The Church teaches that each baptized person is not just a nameless face in the mass of mankind; we are prophets, priests and kings, each with a unique, irreplaceable mission.
This is the meaning of the first reading, about the anointing of King David. You remember the backstory: Jesse brings each of his sons to Samuel, who wants to make one of them a king. The prophet rejects them all, until they fetch unimportant little David, who is off with the sheep.
That is the story of each of us; an unlikely candidate chosen by God from among so many superior candidates to be anointed in baptism and to be made a priest, prophet, and king.
That means none of is useless, even when we fail.
In baptism, we are each incorporated into Christ’s life, including his priesthood when we sacrifice for others, and his prophetic life, when we speak his truth. But we also share in his kingship.
The Catechism says that we exercise our kingly office by:
- Standing up to our own passions — “That man is rightly called a king who makes his own body an obedient subject,” it says.
- Standing with other Catholics: in our parishes, in Catholic organizations, and in civic or political movements — to “impregnate culture and human works with a moral value.”
- Standing up for God’s will: Directing whatever we can to what’s right, in our families and workplaces.
We are kings whenever we stand up to the darkness in the world, according to his will, starting with our own lives, today – whether we are 9-year-olds worried about school, or hardened sinners at the end of our lives, like the thief.
After all, look at the real story of the “icon of failure” that is the crucifix.
St. Paul tells us what we are looking at when we see Jesus Christ dying, rejected, on the cross.
“He is the image of the invisible God, the firstborn of all creation,” he writes. “He is before all things, and in him all things hold together.”
Not only that, it is precisely through his sacrifice on the cross that he shows his royalty: “For in him all the fullness was pleased to dwell, and through him to reconcile all things for him, making peace by the blood of his cross.”

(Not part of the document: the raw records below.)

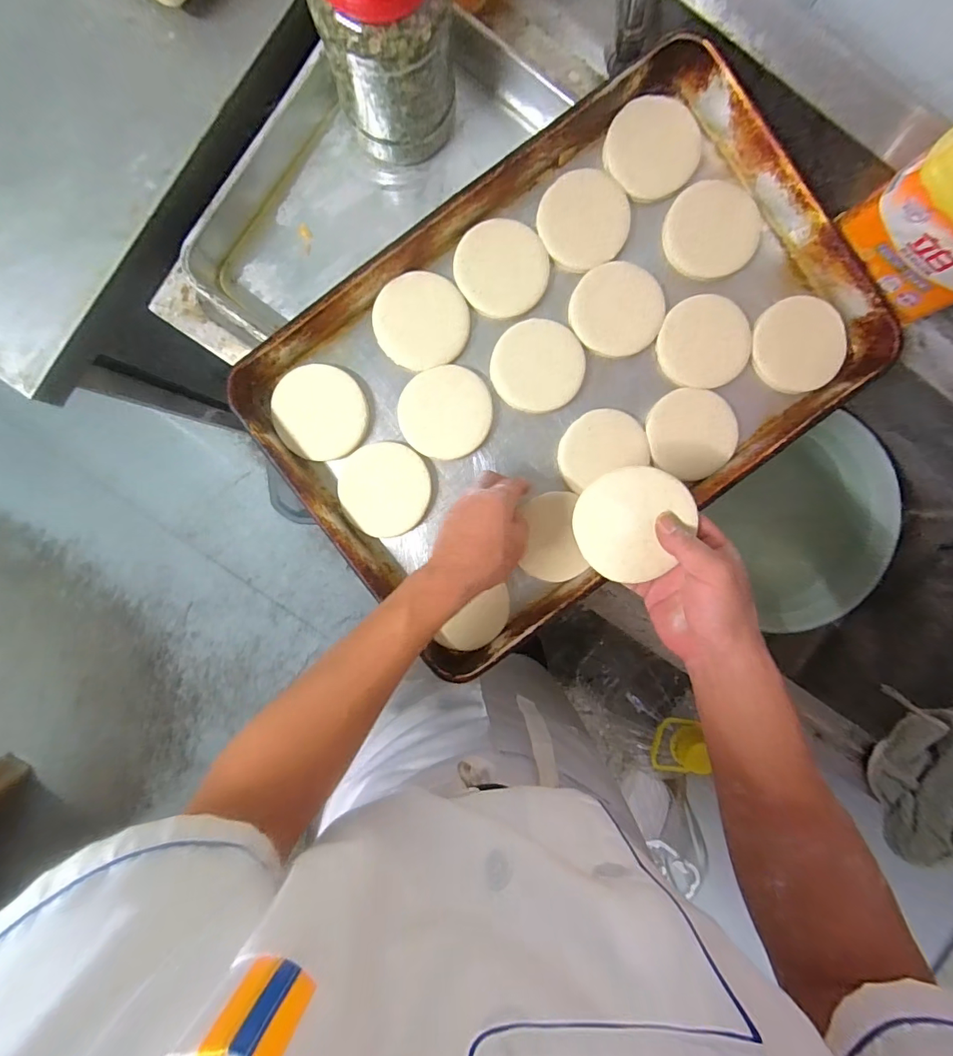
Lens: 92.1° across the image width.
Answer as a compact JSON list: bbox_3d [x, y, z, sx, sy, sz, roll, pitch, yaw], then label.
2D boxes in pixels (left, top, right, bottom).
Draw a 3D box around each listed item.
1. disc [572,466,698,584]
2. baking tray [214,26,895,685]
[{"bbox_3d":[0.134,-0.006,0.407,0.091,0.004,0.099,-2,84,17],"label":"disc"},{"bbox_3d":[0.099,-0.172,0.496,0.617,0.055,0.411,-37,89,0],"label":"baking tray"}]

And it isn’t just Jesus Christ we see there. In the same act, says St. Paul, God “delivered us from the power of darkness and transferred us to the kingdom of his beloved Son.”
So, no matter how dark the world may look, stand tall.
There is no reason to fear; even uselessness and failure bring you to him. Each of us is a king, on the cross or off it, because we are one with Our Lord Jesus Christ, King of the Universe.